→ PROBLEM DESCRIPTION: Where the records contain images, omit them, and repeat everything else word for word.

*** SOURCE RECORDS ***

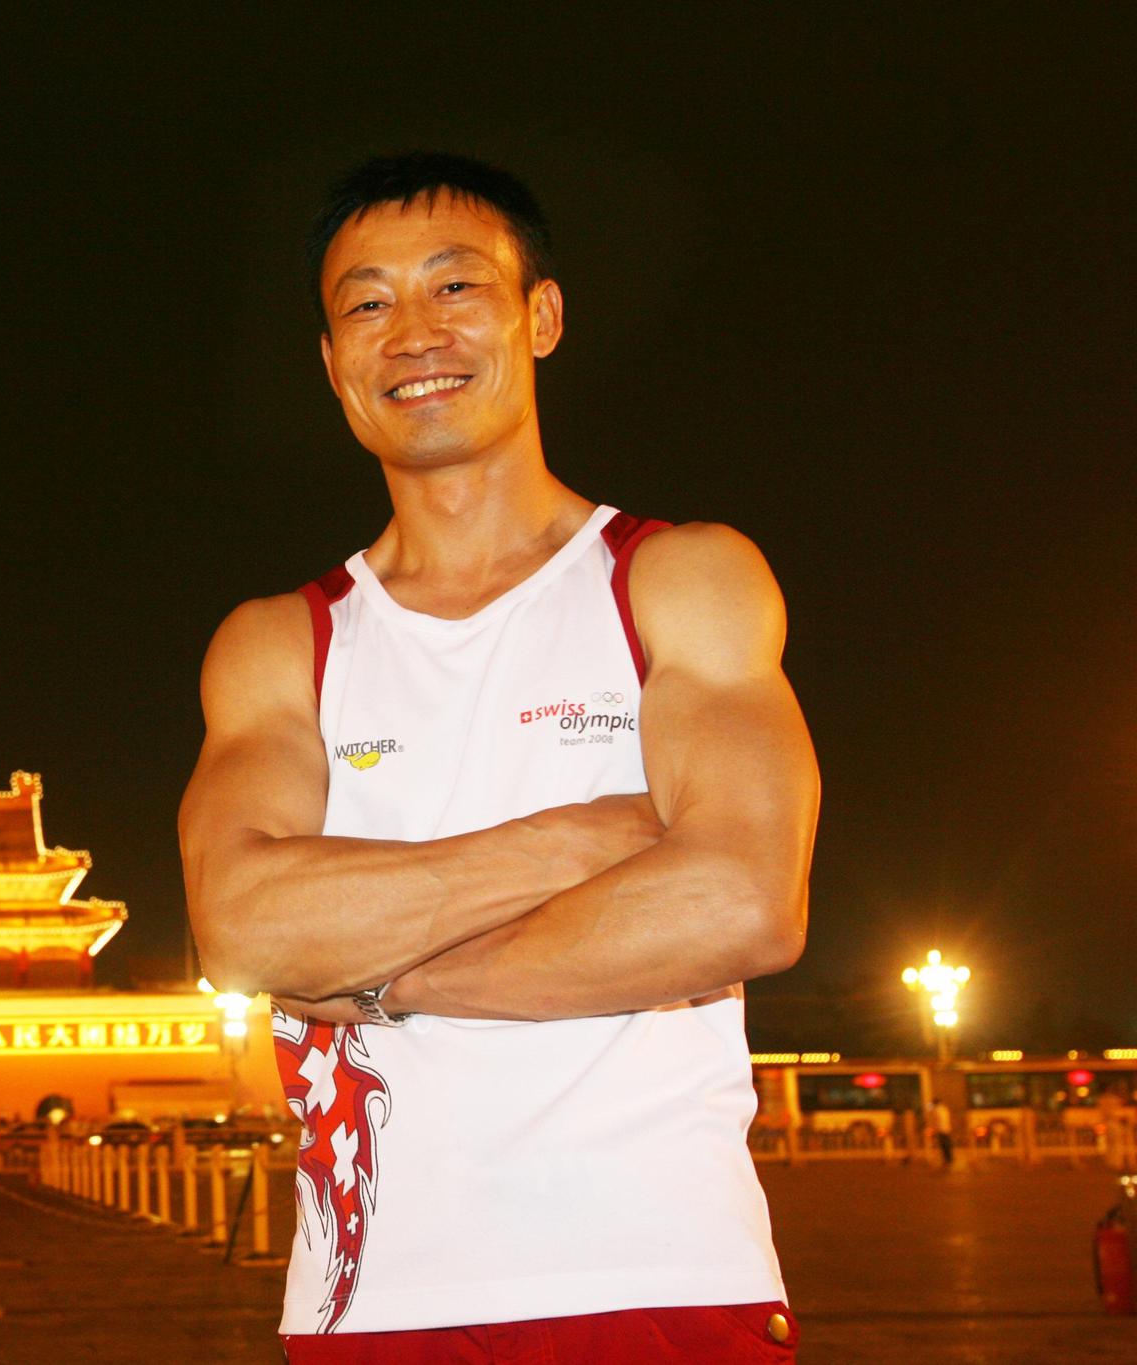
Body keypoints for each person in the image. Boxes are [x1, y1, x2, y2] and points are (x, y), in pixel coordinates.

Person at [179, 154, 819, 1362]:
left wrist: (378, 983)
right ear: (330, 363)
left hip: (657, 1277)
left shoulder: (676, 582)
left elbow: (740, 900)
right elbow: (244, 934)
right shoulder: (277, 647)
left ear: (540, 316)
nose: (410, 331)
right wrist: (576, 839)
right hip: (368, 1305)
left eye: (453, 287)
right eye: (364, 303)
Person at [928, 1098, 955, 1168]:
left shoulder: (936, 1110)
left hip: (940, 1129)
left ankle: (946, 1159)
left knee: (943, 1145)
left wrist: (933, 1129)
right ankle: (950, 1158)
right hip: (947, 1128)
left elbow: (934, 1119)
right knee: (947, 1144)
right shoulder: (944, 1109)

*** End of SOURCE RECORDS ***

→ RESULT OF THE EXERCISE:
Body keypoints for each person in the image. Boxes are [x1, y1, x2, y2] and points are (x, y), in pixel coordinates.

Person at [179, 154, 819, 1362]:
left wrist: (378, 983)
right ear: (330, 363)
left hip: (657, 1277)
left shoulder: (676, 582)
left elbow: (740, 900)
right elbow: (244, 934)
right shoulder: (277, 647)
left ear: (540, 316)
nose: (410, 331)
right wrist: (576, 839)
right hip: (368, 1305)
left eye: (453, 287)
right eye: (364, 303)
Person at [928, 1098, 955, 1168]:
left shoulder: (936, 1110)
left hip: (940, 1129)
left ankle: (946, 1159)
left knee: (943, 1145)
left wrist: (933, 1129)
right ankle: (950, 1158)
right hip: (947, 1128)
left elbow: (934, 1119)
right knee: (947, 1144)
right shoulder: (944, 1109)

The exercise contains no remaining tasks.